I have been given a formula at work to use for calculating how much force is required to excite a vibrating machine with load. Only a proportion of material load on a vibrating machine is considered.

The formula is
F = 2*S / (K*M)
Where:
S = stroke (mm)
K = (140/w)^2
w = angular velocity (rad/s)
M = (M1 + (M1 + M2)) / (M1 * (M1 + M2)) (1/kg)
M1 = machine weight (kg)
M2 = material weight (kg)

I've manage to derive that the formula is based on Newton's second law and the acceleration of simple harmonic motion.
F = ma
a = Aw^2 - simple harmonic acceleration formula
Where:
A = amplitude (mm) => Stroke = 2*A

Therefore
F = mAw^2

My formula above is different in the following ways.
- w^2 ((rad/s)^2) becomes K - (140/w)^2 (1/((rad/s)^2)) but is divided rather than multiplied.
- m (kg) becomes M (1/kg) and is also divided rather than multiplied.
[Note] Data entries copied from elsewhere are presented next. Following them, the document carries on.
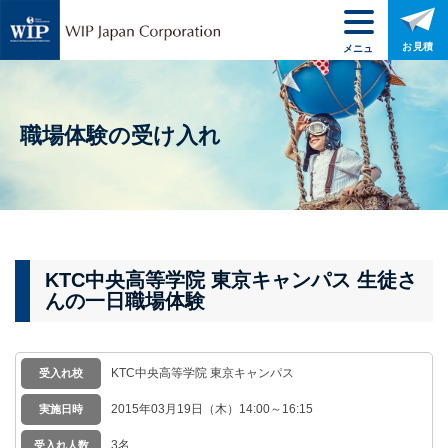
お見積
メニュ
ー
職場体験の受け入れ
KTC中央高等学院 東京キャンパス 生徒さ
んの一日職場体験
KTC中央高等学院 東京キャンパス
受入れ校
2015年03月19日（木）14:00～16:15
実施日時
3名
受入れ人数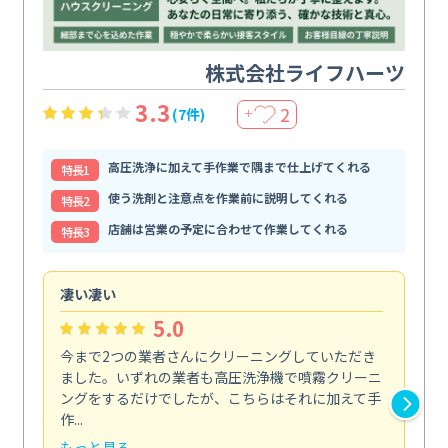
株式会社ライフハーツ
3.3
2
(7件)
＋
高圧洗浄に加えて手作業で隅まで仕上げてくれる
特⻑1
使う洗剤と注意点を作業前に説明してくれる
特⻑2
店舗は営業の予定に合わせて作業してくれる
特⻑3
凄い凄い
初
5.0
今まで2つの業者さんにクリーニングしていただき
ハ
ました。いずれの業者も高圧洗浄機で噴霧クリーニ
の
ングをするだけでしたが、こちらはそれに加えて手
し
作...
ラ...
もっと見る
も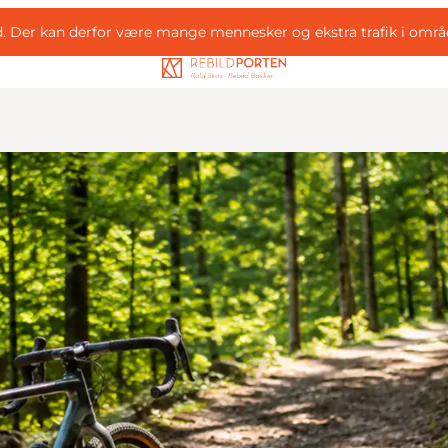
d. Der kan derfor være mange mennesker og ekstra trafik i områ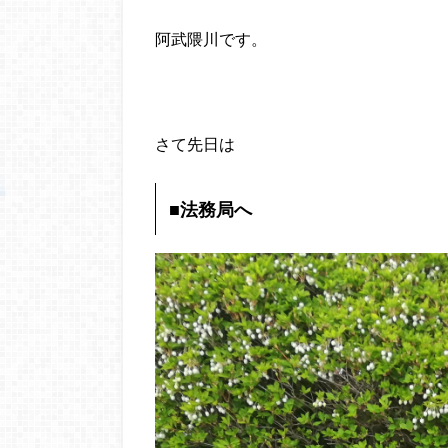
阿武隈川です。
さて先日は
■法務局へ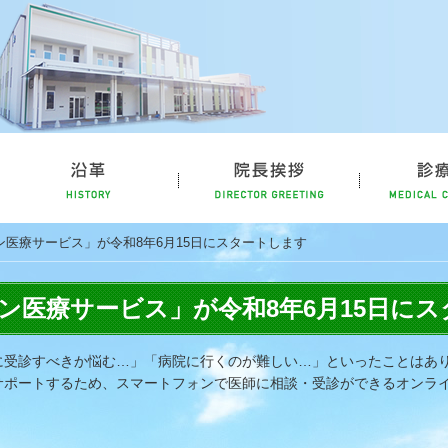
立病院公式ホームページ
理念・概要
沿革
院長挨拶
医療サービス」が令和8年6月15日にスタートします
ン医療サービス」が令和8年6月15日に
に受診すべきか悩む…」「病院に行くのが難しい…」といったことはあ
サポートするため、スマートフォンで医師に相談・受診ができるオンラ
What does the M variable in my formula above do? - It seems like a ratio between machine and material mass. However, in isolation, the values it produces can be lower than the machine weight which would result in incorrect force values.

Where does the 140 constant in K come from?

 

[jack action]

- w^2 ((rad/s)^2) becomes K - (140/w)^2 (1/((rad/s)^2)) but is divided rather than multiplied.

No. w^2 becomes 1/K

- m (kg) becomes M (1/kg) and is also divided rather than multiplied.

No. m becomes 1/M

What does the M variable in my formula above do? - It seems like a ratio between machine and material mass. However, in isolation, the values it produces can be lower than the machine weight which would result in incorrect force values.

Actually, if M1 >> M2, then 1/M tends toward 0.5*M1, which multiplied by the 2 in the equation really gives F = M1 * [acceleration].

If M2 >> M1, then 1/M tends toward M1, which gives F = 2 * M1 * [acceleration]. I'm not sure what it means though.

Where does the 140 constant in K come from?

Not sure, but I think it might have to do with some pre-calculated damping for the machine.

More info: https://www.brown.edu/Departments/E...Notes/vibrations_forced/vibrations_forced.htm

 

[slobberingant]

Thanks Jack.
Fantastic insight.
Regarding M, if there is little load relative to mass then use the mass of machine only. This makes sense as larger machines are less effected by material load. This logic works with M2 >> M1. This approach helps greatly.
I will do some more reading on damping.
Thank you.